*TASKS TO PERFORM*:
(1) In the Long Tom and Chalker abstract below, what prompted the data recovery investigations at the two sites?
(2) Decide whether each statement agrees with the Long Tom and Chalker abstract below: (a) The Chalker site is numbered 35LA420. (b) Both sites lie on the floodplain of the Willamette River. (c) The oldest cultural components investigated were about 10,000 years old. Answer yes or no for each, and quote the words from the abstract that settle it.

___ EXERCISE TEXT ___

10 Jan 2008, 12:21pm
Cultural Landscapes Native Cultures
by admin

The Long Tom and Chalker Sites

O’Neill, Brian L. , Thomas J. Connolly, and Dorothy E. Freidel, with contributions by Patricia F. McDowell and Guy L. Prouty. A Holocene Geoarchaeological Record for the Upper Willamette Valley, Oregon: The Long Tom and Chalker Sites. University of Oregon Anthropological Papers 61, Published by the Museum of Natural History and the Department of Anthropology, University of Oregon, Eugene. 2004.

Abstract:

Data recovery investigations at two prehistoric sites were prompted by the Oregon Department of Transportation’s realignment of the Noti-Veneta segment of the Florence to Eugene Highway (OR 126) in Lane County, Oregon. The Long Tom (35LA439) and Chalker (35LA420) archaeological sites are located on the floodplain of the Long Tom River in the upper Willamette Valley of western Oregon. Investigations at these sites included an examination of the geomorphic setting of the project to understand the processes that have shaped the landscape and to which its human occupants adapted. The cultural components investigated ranged in age between about 10,000 and 500 years ago.

___ INFORMATION SUPPLIED ___

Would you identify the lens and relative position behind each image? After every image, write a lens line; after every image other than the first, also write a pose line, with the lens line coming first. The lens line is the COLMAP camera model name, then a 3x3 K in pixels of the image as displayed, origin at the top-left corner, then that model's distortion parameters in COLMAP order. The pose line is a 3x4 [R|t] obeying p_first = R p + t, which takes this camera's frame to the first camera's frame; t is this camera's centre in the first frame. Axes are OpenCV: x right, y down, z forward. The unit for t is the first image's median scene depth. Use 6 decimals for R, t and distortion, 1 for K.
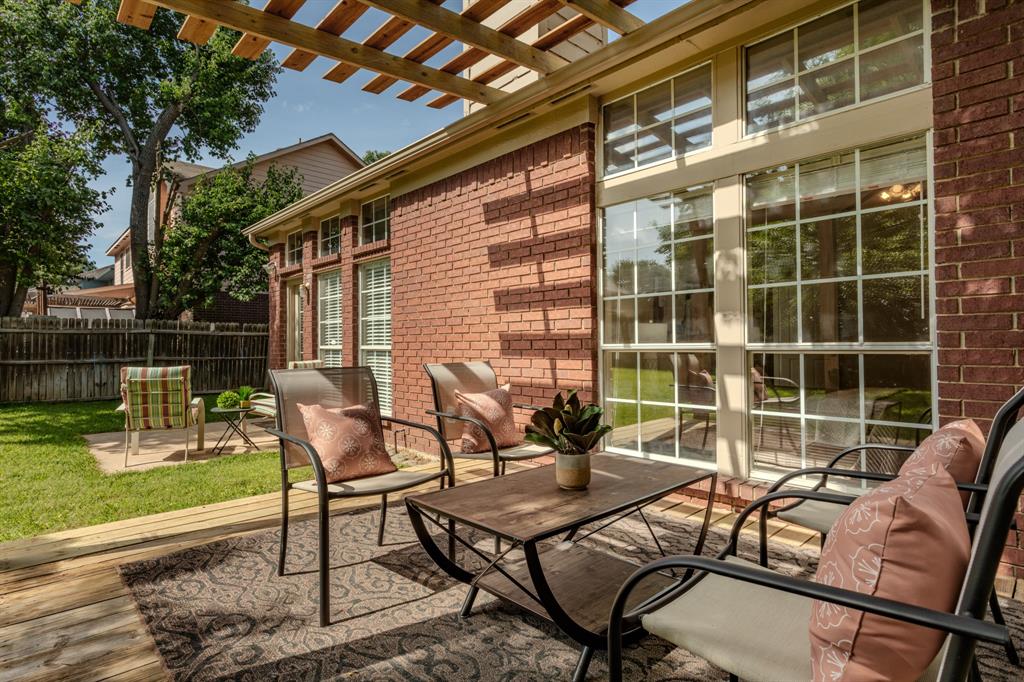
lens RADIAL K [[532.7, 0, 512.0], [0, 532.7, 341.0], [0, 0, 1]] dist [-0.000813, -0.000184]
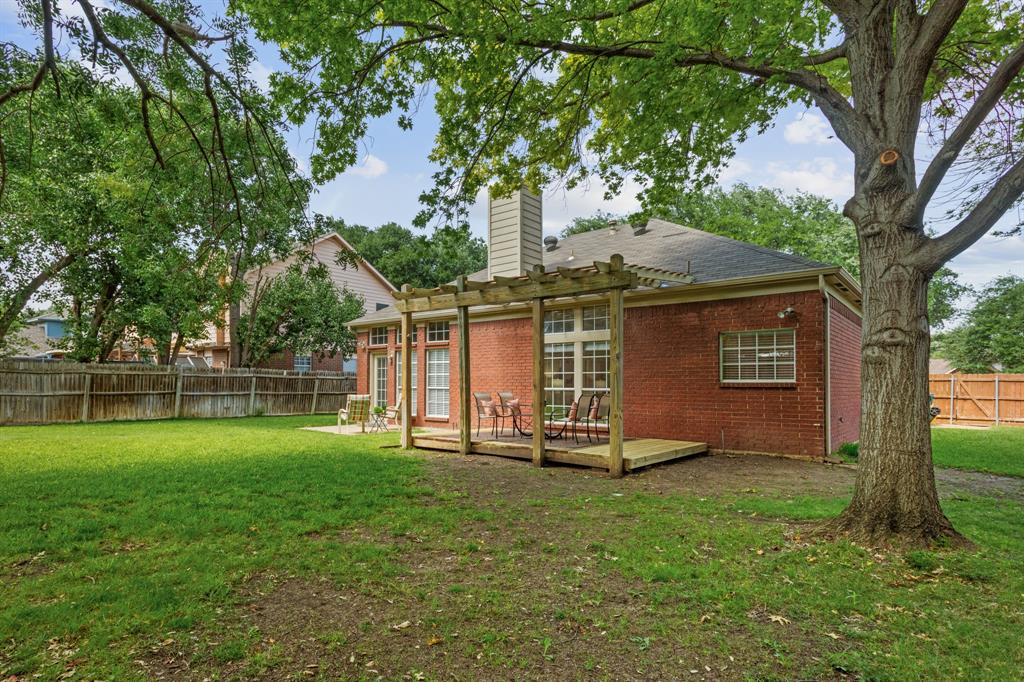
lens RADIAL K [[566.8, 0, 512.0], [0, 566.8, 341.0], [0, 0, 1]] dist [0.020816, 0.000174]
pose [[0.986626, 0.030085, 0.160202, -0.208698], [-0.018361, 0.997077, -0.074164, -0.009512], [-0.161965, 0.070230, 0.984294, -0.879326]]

___
___ INFORMATION SUPPLIED ___

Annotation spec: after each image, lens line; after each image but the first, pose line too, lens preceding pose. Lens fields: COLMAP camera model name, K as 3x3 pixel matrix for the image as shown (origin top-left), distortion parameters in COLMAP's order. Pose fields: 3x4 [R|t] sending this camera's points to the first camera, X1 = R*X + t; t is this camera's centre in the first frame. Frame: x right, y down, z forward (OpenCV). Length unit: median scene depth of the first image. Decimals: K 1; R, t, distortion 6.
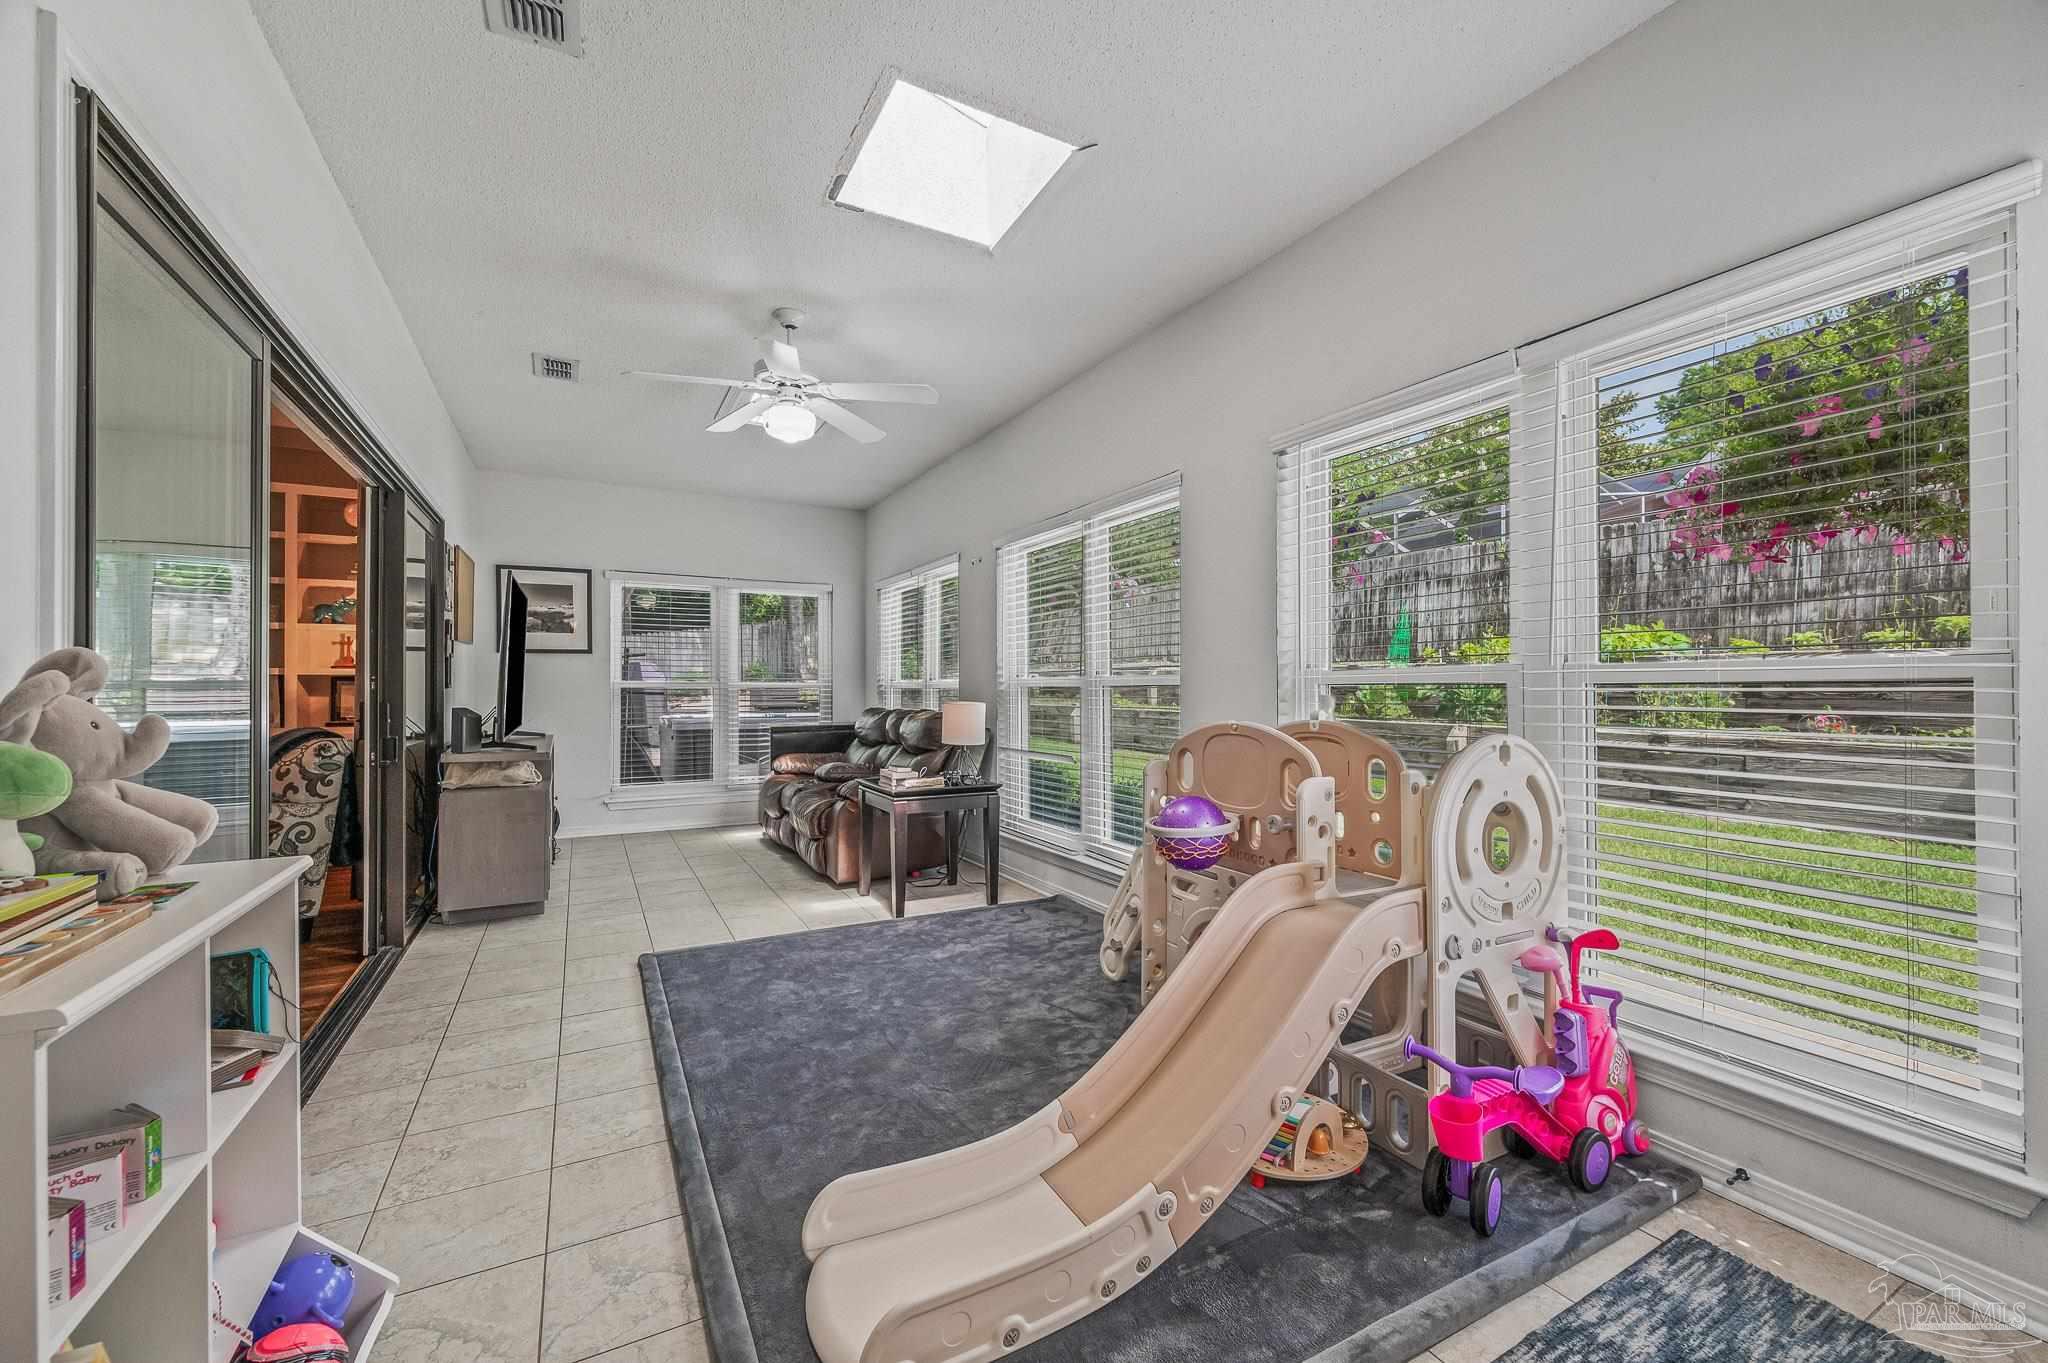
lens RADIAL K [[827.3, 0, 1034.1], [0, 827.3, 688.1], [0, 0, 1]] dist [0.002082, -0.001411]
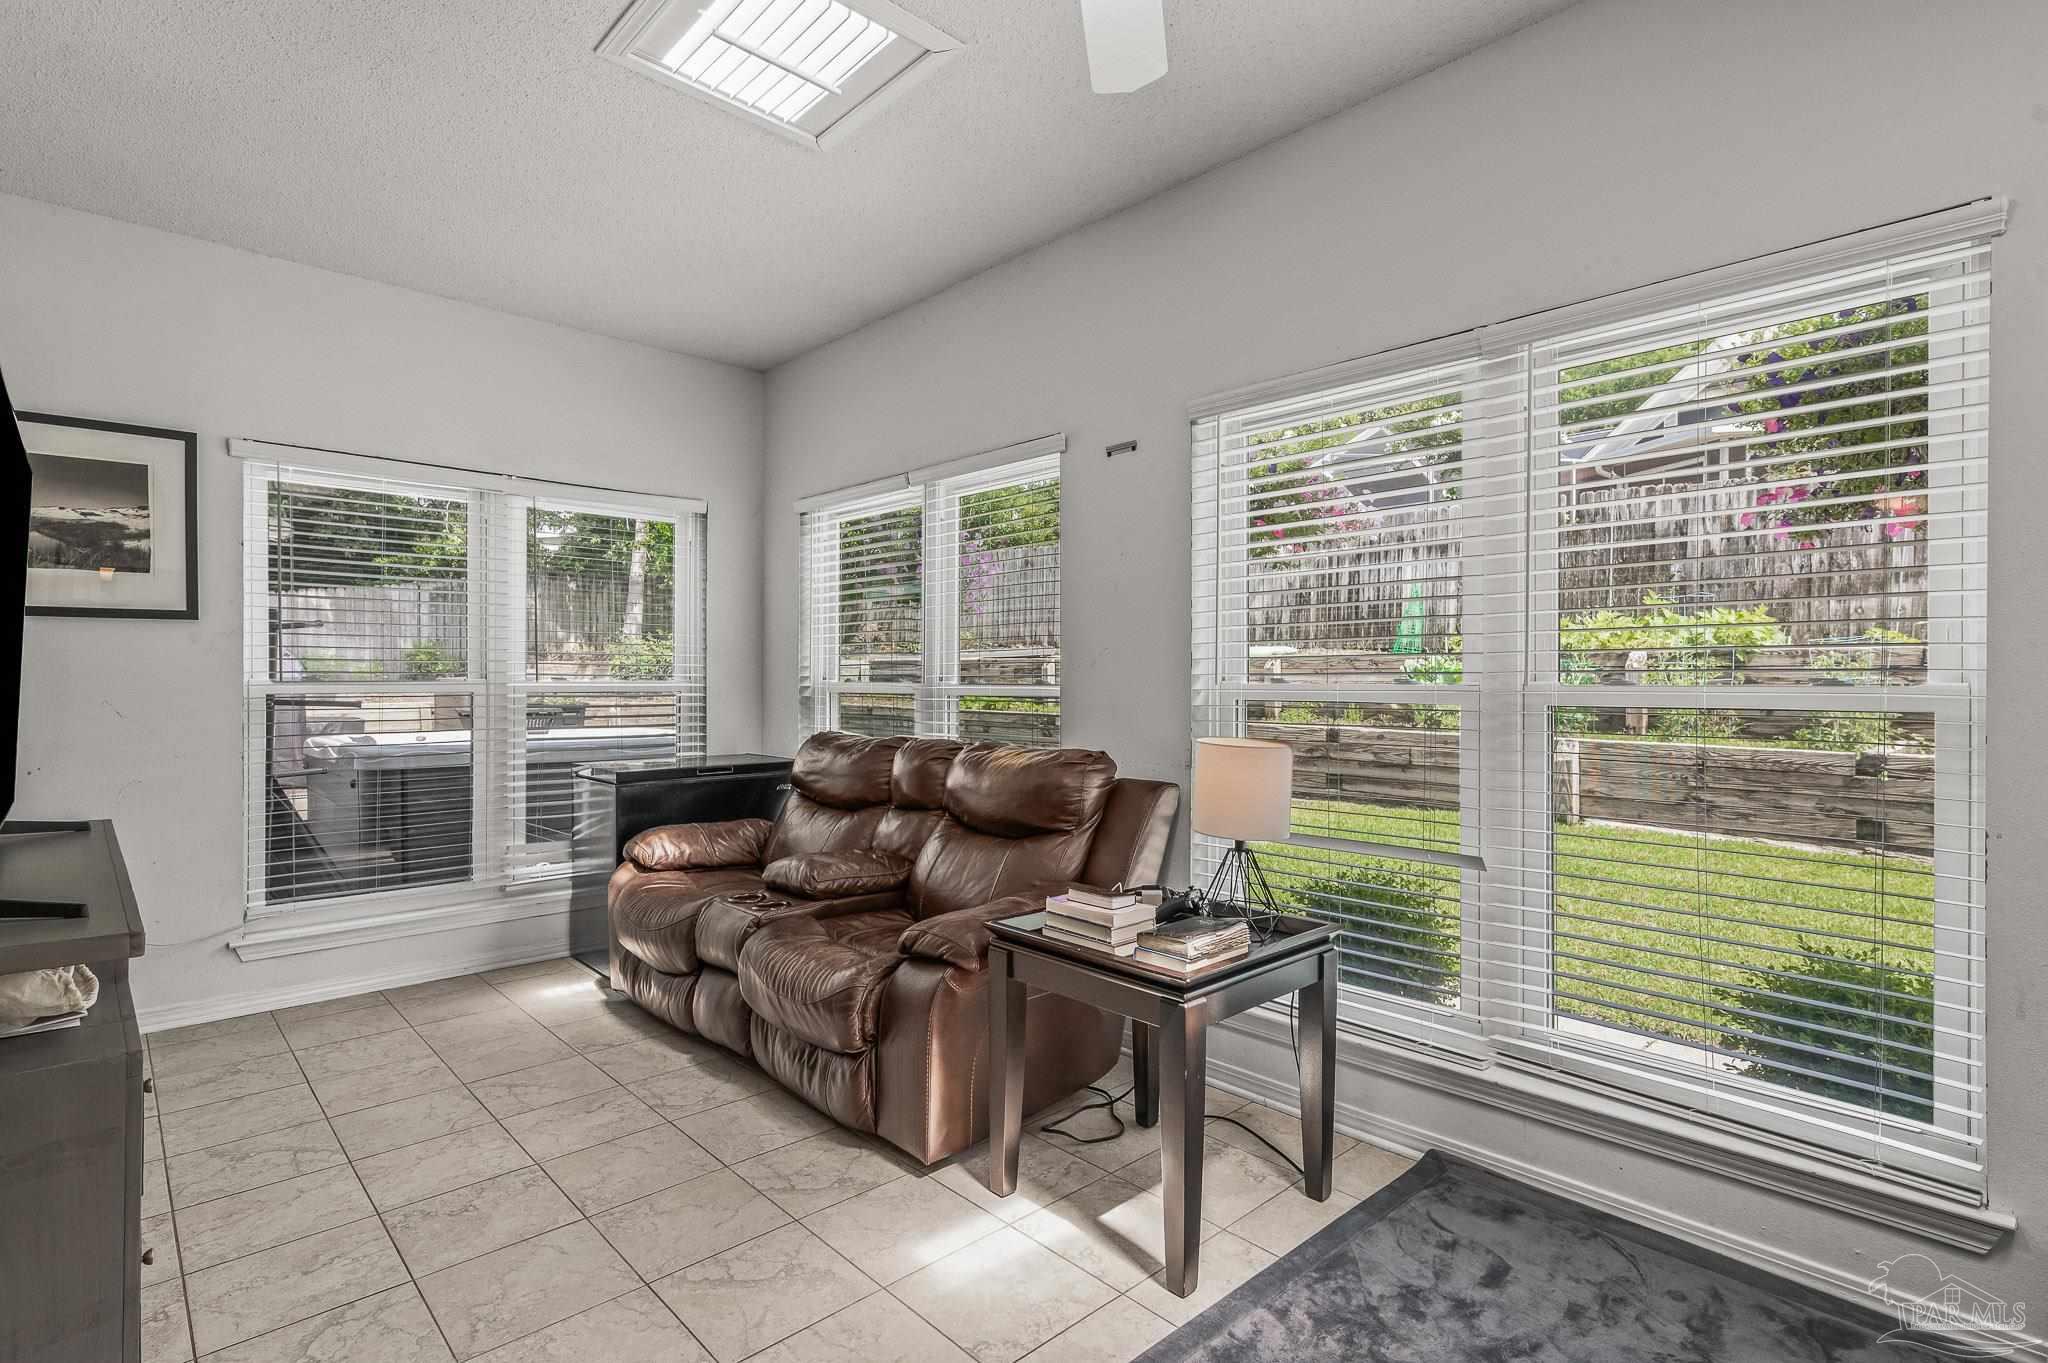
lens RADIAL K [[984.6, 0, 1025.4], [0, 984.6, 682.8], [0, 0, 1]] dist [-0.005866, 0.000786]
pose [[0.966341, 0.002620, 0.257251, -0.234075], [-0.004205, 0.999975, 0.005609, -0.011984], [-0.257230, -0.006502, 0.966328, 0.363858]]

___

*LIST OF ANSWERS*:
(1) The Oregon Department of Transportation's realignment of the Noti-Veneta segment of the Florence to Eugene Highway (OR 126) in Lane County, Oregon.

(2)
(a) Yes: "Chalker (35LA420)"
(b) No: "located on the floodplain of the Long Tom River"
(c) Yes: "ranged in age between about 10,000 and 500 years ago"